Formal and stochastic grammars in ruby

Hello,

Given a string,
“gcgggcgggccgcggaaattacta” it may so happen that the gcgg substring is
very important and it is repeated in strings of this nature.

I would like to replace all occurrences of “gcgg” with a new symbol call
it B such that I can reduce the initial text to BggcgggccBaaattacta.

While i know it is possible to accomplish that using regular expressions
and substitution,my wider aim is to develop a grammar for such a
string,using a finite alphabet for example {A,G,C,T} in this case. Where
A,G,C,T are terminal symbols and B is a nonterminal symbol. Ideally I
would like to have a set of Production rules for generating such
strings.

How easy or relevant is it to use ruby for deriving stochastic grammars
and linguistics? Are there existing libraries for doing such things in
ruby?

I am new to the world of grammar and stuff so please bear with me

Thank you.

George

George G. wrote:

Hello,

Given a string,
“gcgggcgggccgcggaaattacta” it may so happen that the gcgg substring is
very important and it is repeated in strings of this nature.

I would like to replace all occurrences of “gcgg” with a new symbol call
it B such that I can reduce the initial text to BggcgggccBaaattacta.

While i know it is possible to accomplish that using regular expressions
and substitution,my wider aim is to develop a grammar for such a
string,using a finite alphabet for example {A,G,C,T} in this case.

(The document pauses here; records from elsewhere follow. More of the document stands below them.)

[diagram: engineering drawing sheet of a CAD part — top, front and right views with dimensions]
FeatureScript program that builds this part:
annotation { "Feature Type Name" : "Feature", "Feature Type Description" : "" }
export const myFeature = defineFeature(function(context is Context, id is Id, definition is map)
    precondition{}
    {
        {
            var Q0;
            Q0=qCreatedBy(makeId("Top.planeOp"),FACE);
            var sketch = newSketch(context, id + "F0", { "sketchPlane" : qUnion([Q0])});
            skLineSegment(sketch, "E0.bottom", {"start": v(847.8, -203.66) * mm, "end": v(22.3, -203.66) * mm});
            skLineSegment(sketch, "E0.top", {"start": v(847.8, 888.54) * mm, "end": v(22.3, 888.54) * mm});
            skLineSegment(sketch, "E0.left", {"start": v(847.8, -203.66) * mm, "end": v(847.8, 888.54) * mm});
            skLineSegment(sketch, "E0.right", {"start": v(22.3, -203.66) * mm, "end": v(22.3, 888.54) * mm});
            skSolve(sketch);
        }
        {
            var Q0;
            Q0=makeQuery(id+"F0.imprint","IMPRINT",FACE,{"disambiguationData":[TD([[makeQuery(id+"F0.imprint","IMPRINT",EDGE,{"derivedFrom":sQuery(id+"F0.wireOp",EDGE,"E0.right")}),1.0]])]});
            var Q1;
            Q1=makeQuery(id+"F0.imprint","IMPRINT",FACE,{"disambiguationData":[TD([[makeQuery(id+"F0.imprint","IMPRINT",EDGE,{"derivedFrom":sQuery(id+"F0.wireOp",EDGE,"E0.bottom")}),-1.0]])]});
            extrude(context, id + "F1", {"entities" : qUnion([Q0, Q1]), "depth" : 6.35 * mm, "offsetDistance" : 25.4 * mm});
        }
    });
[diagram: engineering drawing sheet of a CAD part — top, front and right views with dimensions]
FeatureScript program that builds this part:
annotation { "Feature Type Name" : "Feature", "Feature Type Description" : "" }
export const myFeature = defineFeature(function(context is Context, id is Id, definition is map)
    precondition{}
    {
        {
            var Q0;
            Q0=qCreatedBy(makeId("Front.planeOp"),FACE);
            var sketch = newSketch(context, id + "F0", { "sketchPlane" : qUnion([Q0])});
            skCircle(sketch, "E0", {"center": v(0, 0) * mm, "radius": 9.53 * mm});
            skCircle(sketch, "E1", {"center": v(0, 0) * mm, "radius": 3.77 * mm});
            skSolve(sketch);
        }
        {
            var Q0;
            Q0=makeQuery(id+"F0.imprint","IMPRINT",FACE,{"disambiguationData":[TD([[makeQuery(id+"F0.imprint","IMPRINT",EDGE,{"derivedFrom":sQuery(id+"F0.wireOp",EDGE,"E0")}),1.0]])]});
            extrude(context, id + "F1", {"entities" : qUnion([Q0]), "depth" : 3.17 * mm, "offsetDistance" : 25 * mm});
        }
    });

Where
A,G,C,T are terminal symbols and B is a nonterminal symbol. Ideally I
would like to have a set of Production rules for generating such
strings.

How easy or relevant is it to use ruby for deriving stochastic grammars
and linguistics? Are there existing libraries for doing such things in
ruby?

I am new to the world of grammar and stuff so please bear with me

Thank you.

George

Well, I don’t know a whole lot about stochastic grammars in Ruby, but
assuming your choice of terminal symbols was not wholly coincidental,
you may find BioRuby [1] helpful.

If nucleotides really were just an arbitrary example and you’re actually
looking for something broader, then, someone else here may have a
suggestion.

[1] BioRuby: http://bioruby.org/

Well, I don’t know a whole lot about stochastic grammars in Ruby, but
assuming your choice of terminal symbols was not wholly coincidental,
you may find BioRuby [1] helpful.

If nucleotides really were just an arbitrary example and you’re actually
looking for something broader, then, someone else here may have a
suggestion.

[1] BioRuby: http://bioruby.org/

Hi,Thanks for the reply, Bioruby unfortunately does not implement any of
the stochastic or any grammars yet. While i used the example of
nucleotide sequences, i am actually looking for something broader,
though the nucleotide sequences problem would be a good start point.